→ **Required work**: Starting with the line with "It was just" in the entries below and going on through the line with "等同于属性 itemSize；", output every line exactly and nothing more. No pictures.

→ **Records shown**:
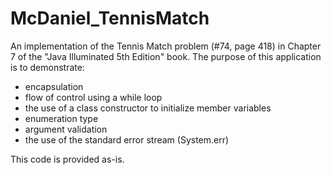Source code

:# McDaniel_TennisMatch
An implementation of the Tennis Match problem (#74, page 418) in Chapter 7 of the "Java Illuminated 5th Edition" book. 
The purpose of this application is to demonstrate:

* encapsulation
* flow of control using a while loop
* the use of a class constructor to initialize member variables
* enumeration type
* argument validation
* the use of the standard error stream (System.err)

This code is provided as-is.
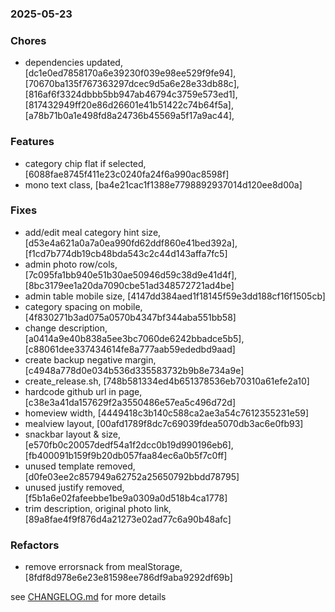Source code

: ### 2025-05-23

### Chores
+ dependencies updated, [dc1e0ed7858170a6e39230f039e98ee529f9fe94], [70670ba135f767363297dcec9d5a6e28e33db88c], [816af6f3324dbbb5bb947ab46794c3759e573ed1], [817432949ff20e86d26601e41b51422c74b64f5a], [a78b71b0a1e498fd8a24736b45569a5f17a9ac44],

### Features
+ category chip flat if selected, [6088fae8745f411e23c0240fa24f6a990ac8598f]
+ mono text class, [ba4e21cac1f1388e7798892937014d120ee8d00a]

### Fixes
+ add/edit meal category hint size, [d53e4a621a0a7a0ea990fd62ddf860e41bed392a], [f1cd7b774db19cb48bda543c2c44d143affa7fc5]
+ admin photo row/cols, [7c095fa1bb940e51b30ae50946d59c38d9e41d4f], [8bc3179ee1a20da7090cbe51ad348572721ad4be]
+ admin table mobile size, [4147dd384aed1f18145f59e3dd188cf16f1505cb]
+ category spacing on mobile, [4f830271b3ad075a0570b4347bf344aba551bb58]
+ change description, [a0414a9e40b838a5ee3bc7060de6242bbadce5b5], [c88061dee337434614fe8a777aab59ededbd9aad]
+ create backup negative margin, [c4948a778d0e034b536d335583732b9b8e734a9e]
+ create_release.sh, [748b581334ed4b651378536eb70310a61efe2a10]
+ hardcode github url in page, [c38e3a41da157629f2a3550486e57ea5c496d72d]
+ homeview width, [4449418c3b140c588ca2ae3a54c7612355231e59]
+ mealview layout, [00afd1789f8dc7c69039fdea5070db3ac6e0fb93]
+ snackbar layout & size, [e570fb0c20057dedf54a1f2dcc0b19d990196eb6], [fb400091b159f9b20db057faa84ec6a0b5f7c0ff]
+ unused template removed, [d0fe03ee2c857949a62752a25650792bbdd78795]
+ unused justify removed, [f5b1a6e02fafeebbe1be9a0309a0d518b4ca1778]
+ trim description, original photo link, [89a8fae4f9f876d4a21273e02ad77c6a90b48afc]

### Refactors
+ remove errorsnack from mealStorage, [8fdf8d978e6e23e81598ee786df9aba9292df69b]

see <a href='https://github.com/mrjackwills/mealpedant_vue/blob/main/CHANGELOG.md'>CHANGELOG.md</a> for more details
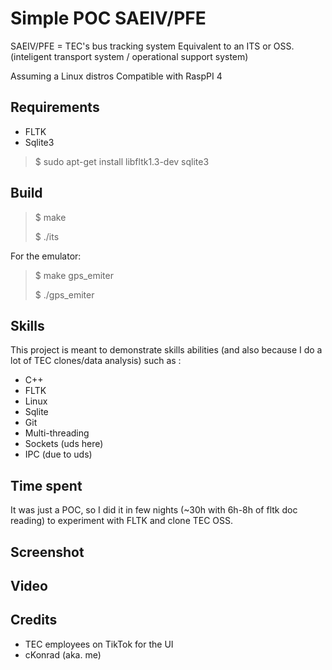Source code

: # Simple POC SAEIV/PFE

SAEIV/PFE = TEC's bus tracking system
Equivalent to an ITS or OSS.
(inteligent transport system / operational support system)

Assuming a Linux distros
Compatible with RaspPI 4

## Requirements

- FLTK
- Sqlite3

> $ sudo apt-get install libfltk1.3-dev sqlite3

## Build

> $ make
> 
> $ ./its

For the emulator:
> $ make gps_emiter
> 
> $ ./gps_emiter

## Skills

This project is meant to demonstrate skills abilities (and also because I do a lot of TEC clones/data analysis) such as :

- C++
- FLTK
- Linux
- Sqlite
- Git
- Multi-threading 
- Sockets (uds here)
- IPC (due to uds)

## Time spent

It was just a POC, so I did it in few nights (~30h with 6h-8h of fltk doc reading) to experiment with FLTK and clone TEC OSS.

## Screenshot

## Video

## Credits

- TEC employees on TikTok for the UI
- cKonrad (aka. me)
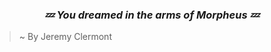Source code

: <div align="center">
 <h3>
  <em>
    💤 You dreamed in the arms of Morpheus 💤
  </em>
 </h3>
</div>

> ~ By Jeremy Clermont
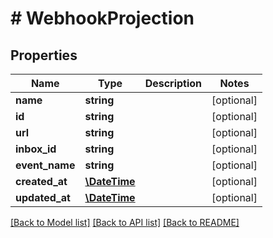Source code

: # # WebhookProjection

## Properties

Name | Type | Description | Notes
------------ | ------------- | ------------- | -------------
**name** | **string** |  | [optional] 
**id** | **string** |  | [optional] 
**url** | **string** |  | [optional] 
**inbox_id** | **string** |  | [optional] 
**event_name** | **string** |  | [optional] 
**created_at** | [**\DateTime**](\DateTime) |  | [optional] 
**updated_at** | [**\DateTime**](\DateTime) |  | [optional] 

[[Back to Model list]](../../README#documentation-for-models) [[Back to API list]](../../README#documentation-for-api-endpoints) [[Back to README]](../../README)


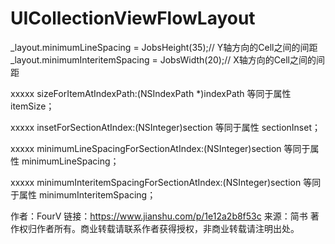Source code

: #  UICollectionViewFlowLayout

_layout.minimumLineSpacing = JobsHeight(35);// Y轴方向的Cell之间的间距
_layout.minimumInteritemSpacing = JobsWidth(20);// X轴方向的Cell之间的间距

xxxxx sizeForItemAtIndexPath:(NSIndexPath *)indexPath
等同于属性 itemSize；

xxxxx insetForSectionAtIndex:(NSInteger)section
等同于属性 sectionInset；

xxxxx minimumLineSpacingForSectionAtIndex:(NSInteger)section
等同于属性 minimumLineSpacing；

xxxxx minimumInteritemSpacingForSectionAtIndex:(NSInteger)section
等同于属性 minimumInteritemSpacing；

作者：FourV
链接：https://www.jianshu.com/p/1e12a2b8f53c
来源：简书
著作权归作者所有。商业转载请联系作者获得授权，非商业转载请注明出处。
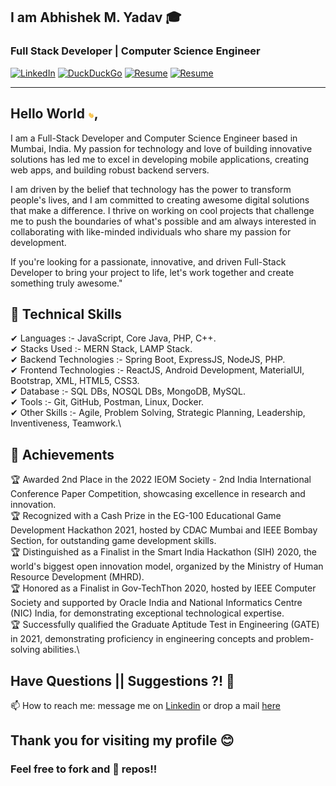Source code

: ## I am  Abhishek M. Yadav 🎓
### Full Stack Developer | Computer Science Engineer
[![LinkedIn](https://img.shields.io/badge/-AbhishekYadav-blue?style=social&logo=Linkedin&logoColor=blue&link=https://www.linkedin.com/in/a6h15hek)](https://www.linkedin.com/in/a6h15hek/) 
[![DuckDuckGo](https://img.shields.io/badge/-abhishekyadav@duck.com-c14438?style=social&logo=DuckDuckGo&logoColor=red&link=mailto:abhishekyadav@duck.com)](mailto:abhishekyadav@duck.com)
[![Resume](https://img.shields.io/badge/MyResume-ff?style=flat&logoColor=white&labelColor=white&color=red)](https://a6h15hek.github.io/a6h15hek/abhishek_yadav_resume.pdf)
[![Resume](https://img.shields.io/badge/Portfolio-fff?style=flat&logoColor=white&labelColor=white&color=purple)](https://abhishek-me.web.app/)

---
## Hello World <img src="https://raw.githubusercontent.com/a6h15hek/a6h15hek/master/gifs/Hii.gif" width="10px">,
I am a Full-Stack Developer and Computer Science Engineer based in Mumbai, India. My passion for technology and love of building innovative solutions has led me to excel in developing mobile applications, creating web apps, and building robust backend servers.

I am driven by the belief that technology has the power to transform people's lives, and I am committed to creating awesome digital solutions that make a difference. I thrive on working on cool projects that challenge me to push the boundaries of what's possible and am always interested in collaborating with like-minded individuals who share my passion for development.

If you're looking for a passionate, innovative, and driven Full-Stack Developer to bring your project to life, let's work together and create something truly awesome."
       


## 💎 Technical Skills
✔  Languages :- JavaScript, Core Java, PHP, C++.\
✔  Stacks Used :- MERN Stack, LAMP Stack.\
✔  Backend Technologies :- Spring Boot, ExpressJS, NodeJS, PHP.\
✔  Frontend Technologies :- ReactJS, Android Development, MaterialUI, Bootstrap, XML, HTML5, CSS3.\
✔  Database :- SQL DBs, NOSQL DBs, MongoDB, MySQL.\
✔  Tools :- Git, GitHub, Postman, Linux, Docker.\
✔  Other Skills :- Agile, Problem Solving, Strategic Planning, Leadership, Inventiveness, Teamwork.\

## 🥇 Achievements
🏆 Awarded 2nd Place in the 2022 IEOM Society - 2nd India International Conference Paper Competition, showcasing excellence in research and innovation.\
🏆 Recognized with a Cash Prize in the EG-100 Educational Game Development Hackathon 2021, hosted by CDAC Mumbai and IEEE Bombay Section, for outstanding game development skills.\
🏆 Distinguished as a Finalist in the Smart India Hackathon (SIH) 2020, the world's biggest open innovation model, organized by the Ministry of Human Resource Development (MHRD).\
🏆 Honored as a Finalist in Gov-TechThon 2020, hosted by IEEE Computer Society and supported by Oracle India and National Informatics Centre (NIC) India, for demonstrating exceptional technological expertise.\
🏆 Successfully qualified the Graduate Aptitude Test in Engineering (GATE) in 2021, demonstrating proficiency in engineering concepts and problem-solving abilities.\


##  Have Questions || Suggestions ?! 🤔
📫 How to reach me: message me on [Linkedin](https://www.linkedin.com/in/a6h15hek/) or drop a mail [here](mailto:abhishekyadav@duck.com)

## Thank you for visiting my profile 😊
### Feel free to fork and 🌟 repos!!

→ **Finished exercise**:
It was just a POC, so I did it in few nights (~30h with 6h-8h of fltk doc reading) to experiment with FLTK and clone TEC OSS.

## Screenshot

## Video

## Credits

- TEC employees on TikTok for the UI
- cKonrad (aka. me)
Source code

: <div align="center">
 <h3>
  <em>
    💤 You dreamed in the arms of Morpheus 💤
  </em>
 </h3>
</div>

> ~ By Jeremy Clermont
Source code

: # # WebhookProjection

## Properties

Name | Type | Description | Notes
------------ | ------------- | ------------- | -------------
**name** | **string** |  | [optional] 
**id** | **string** |  | [optional] 
**url** | **string** |  | [optional] 
**inbox_id** | **string** |  | [optional] 
**event_name** | **string** |  | [optional] 
**created_at** | [**\DateTime**](\DateTime) |  | [optional] 
**updated_at** | [**\DateTime**](\DateTime) |  | [optional] 

[[Back to Model list]](../../README#documentation-for-models) [[Back to API list]](../../README#documentation-for-api-endpoints) [[Back to README]](../../README)


Source code

: #  UICollectionViewFlowLayout

_layout.minimumLineSpacing = JobsHeight(35);// Y轴方向的Cell之间的间距
_layout.minimumInteritemSpacing = JobsWidth(20);// X轴方向的Cell之间的间距

xxxxx sizeForItemAtIndexPath:(NSIndexPath *)indexPath
等同于属性 itemSize；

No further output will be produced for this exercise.